Lumbini Province
Timber worth millions missing from Kapilvastu community forest
Initially, information about the missing logs was kept hidden by the community forest consumer committee. The incident came to light only after some forest employees disclosed the information.Manoj Paudel
Over 900 cubic feet of timber logs have been missing from the Shringighat Community Forest area in Banganga Municipality since the last two weeks.
Shringighat Community Forest, which covers wards 1, 3, 4 and 5 of Banganga Municipality, is one of the largest community forests in Kapilvastu district.
Initially, information about the missing logs was kept hidden by the community forest consumer committee. The incident came to light only after some forest employees disclosed the information.
A team of technicians from Motipur Sub Division Forest Office found 939.44 cubic feet of logs missing while tallying the wood cutting records in the field. The record shows that 882 cubic feet of sal logs and 56 cubic feet of Asana, Karman and Kusum logs are missing from the field depot. Those logs were stamped and registered, said forest officials.
On March 6, 2020, the Division Forest Office in Kapilvastu had granted permission to the Shringighat Community Forest Consumers Group to cut down 27,508 cubic feet of wood from the community forest.
Krishna Gopal Koju and Ganesh Bahadur Singh Thakuri, forest consumers of Banganga Ward No. 4, had received a contract to transport, unload, collect and pile timber at the field depot.
On May 28, 2020, the then government ordered forest offices to keep the logs inside the forest until further notice. Then after, works related to transportation and measurement of woods came to a halt.
On January 27, the government scrapped the decision and contractors started to transport logs that were cut and recorded from the forest areas to the field depots.
Since June, timber logs from the Shringighat Community Forest have been brought to the field depot in Madhuban Dham, a part of Shringighat Community Forest around six kilometres from the northern part of Pawar Community Forest in Arghakhanchi.
Forest technicians had then conducted a field measurement of the logs at the field depot.
“The timber logs were found missing when the technicians were measuring logs at the field depot,” said Umesh Kumar Shah, assistant forest officer of Motipur Sub Division Forest Office. “The logs might have gone missing while they were being transported to the field depot or inside the forest.”
The community forest users’ committee is responsible for managing timber in the forest. However, office bearers of the users’ committee and the individuals responsible for managing timber remained tight-lipped about the stolen timber.

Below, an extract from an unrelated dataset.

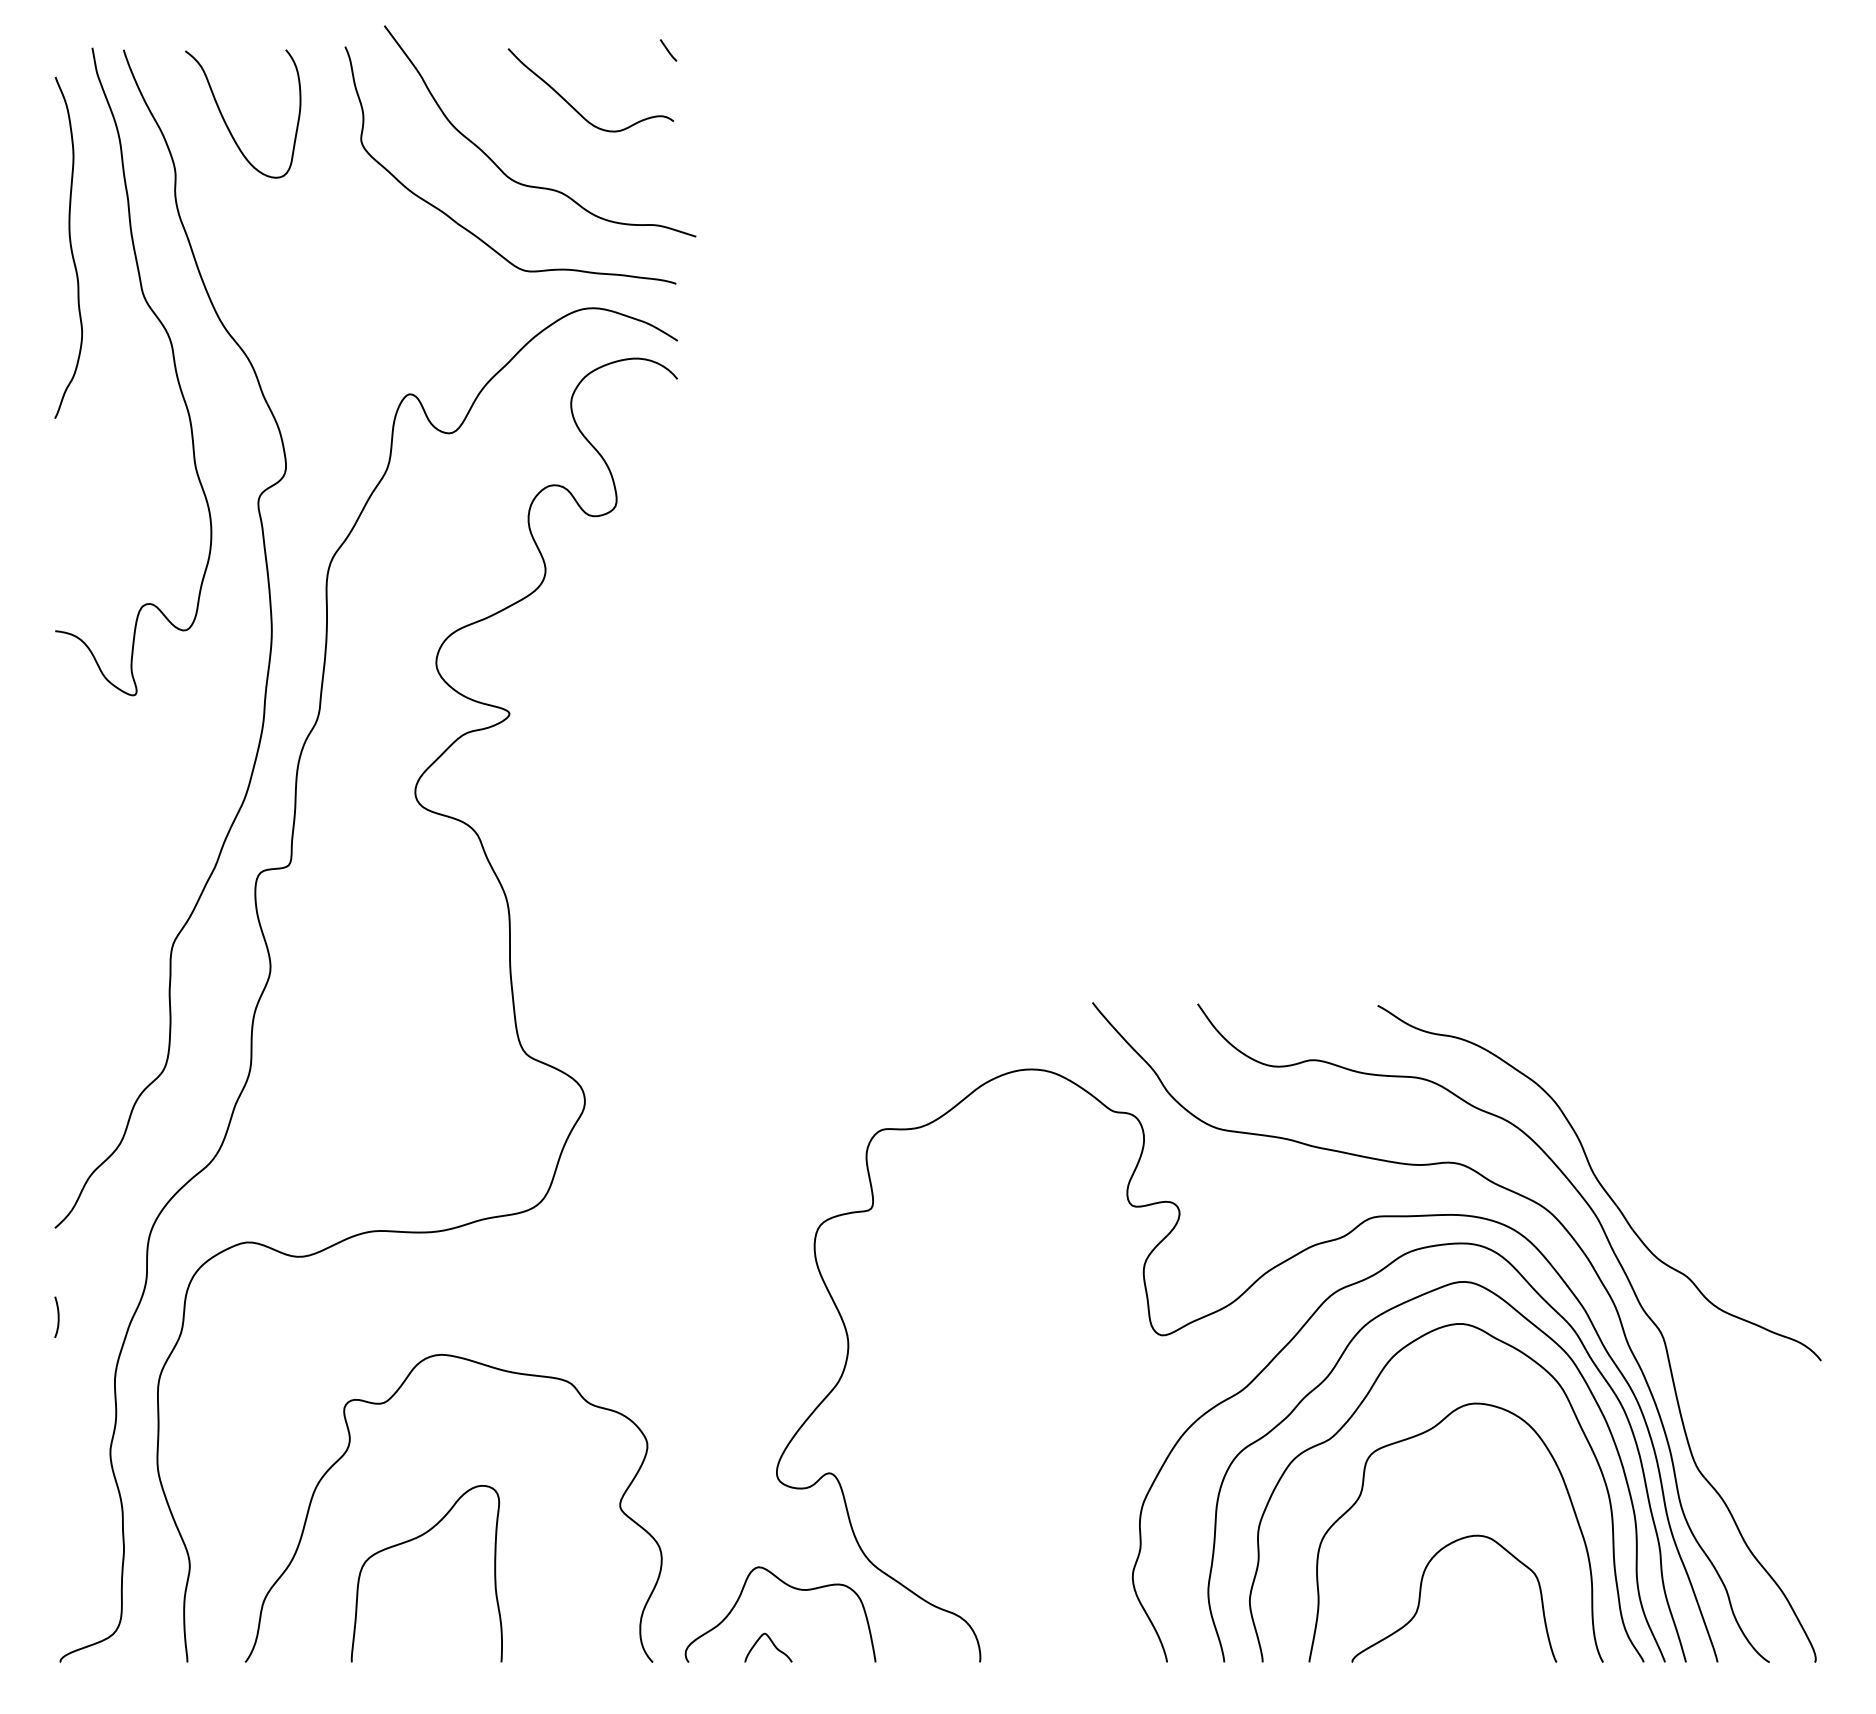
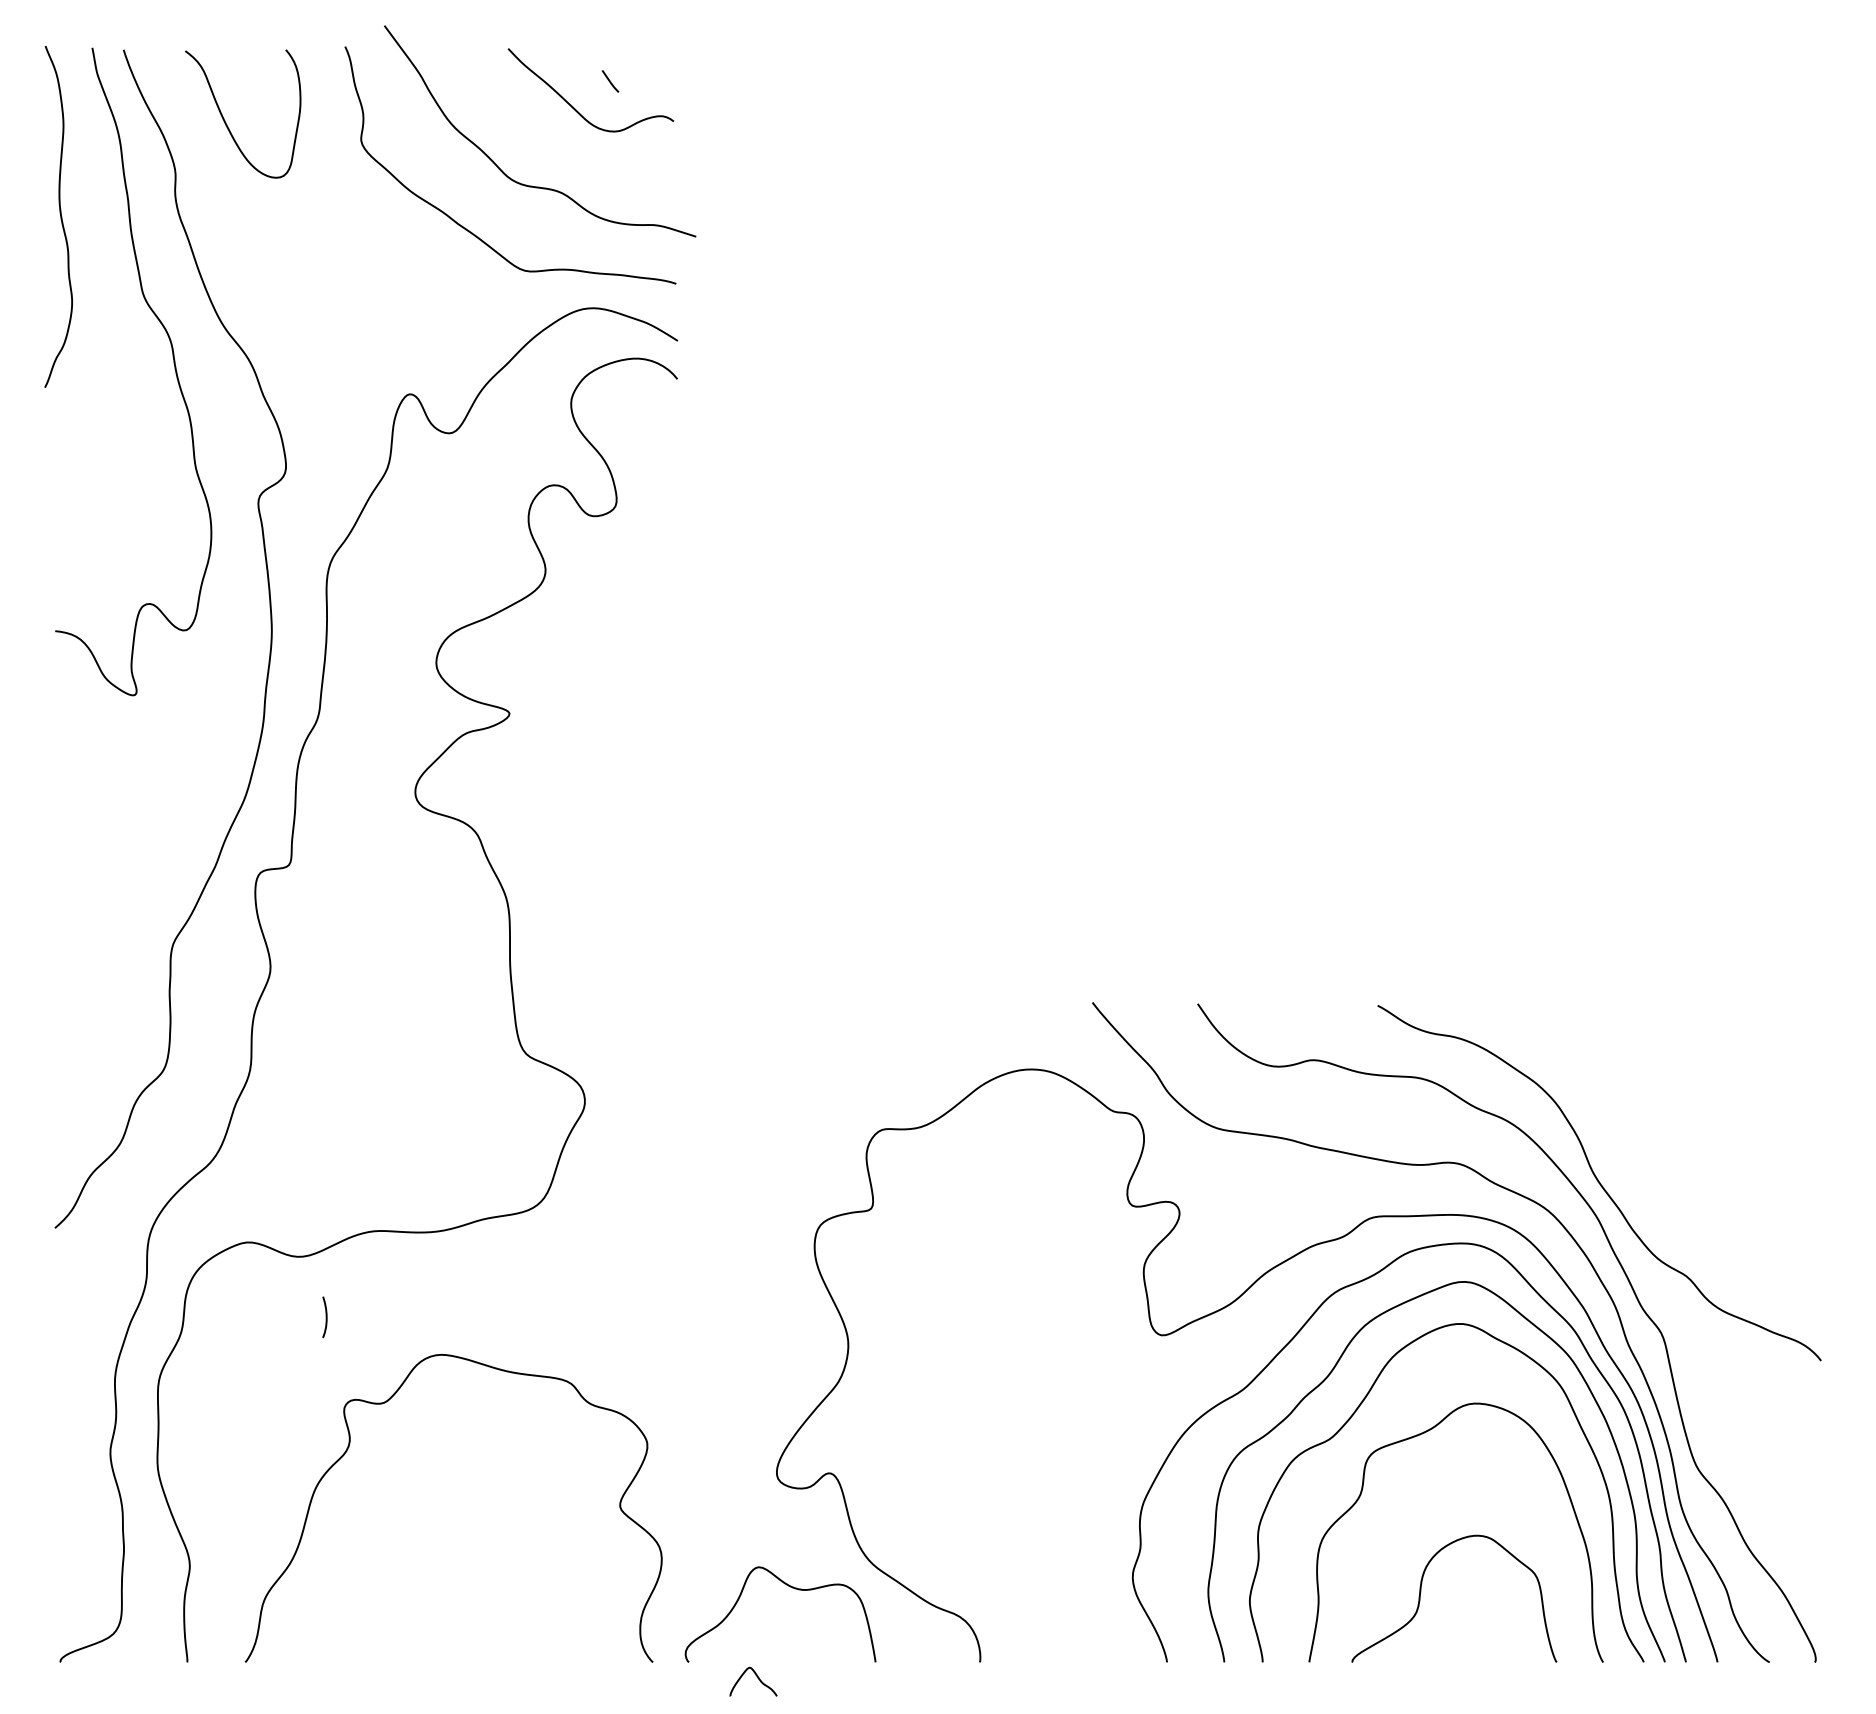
line at (668, 50) position: (668, 50) -> (610, 81)
curve at (70, 247) position: (70, 247) -> (60, 216)
curve at (57, 1317) position: (57, 1317) -> (325, 1317)
curve at (413, 1540): present -> none
curve at (772, 1644) position: (772, 1644) -> (757, 1678)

After information about the missing logs came to light, the division forest office instructed the forest users’ committee to form a probe committee and investigate the case. A five-member committee headed by Krishna Paudel, the secretary of the forest users’ committee, was formed as per the direction of the forest office.
The committee submitted its preliminary report a few days ago stating that logs were stolen from the community forest. But the report does not mention how and from where the logs were stolen. And the report does not state who is responsible for the incident.
The forest consumers suspect that the probe committee prepared such an incomplete report to protect the guilty.
“The report does not show who was responsible for the missing timber. The case of timber theft will continue unless the guilty are punished,” said a consumer preferring anonymity.
As per the valuation of the community forest users’ committee, the stolen logs cost around Rs 700,000 based on its minimum rate fixed while selling the timber to consumers. However, its market price is more than three fold.
The community forest users’ committee claims that incidents of timber theft are rife in the district since the government imposed a ban on the collection, transportation and sale of timber from the community forest.
Meanwhile, Renu Sen, the chairperson of the community forest consumers’ committee, said, “The contractors who were given responsibility for logging could not complete their work on time. The government later banned the logging and transportation of timber in the community forest. Since the forest guards provide security in the forest area during day time, the timber could have been stolen at night.”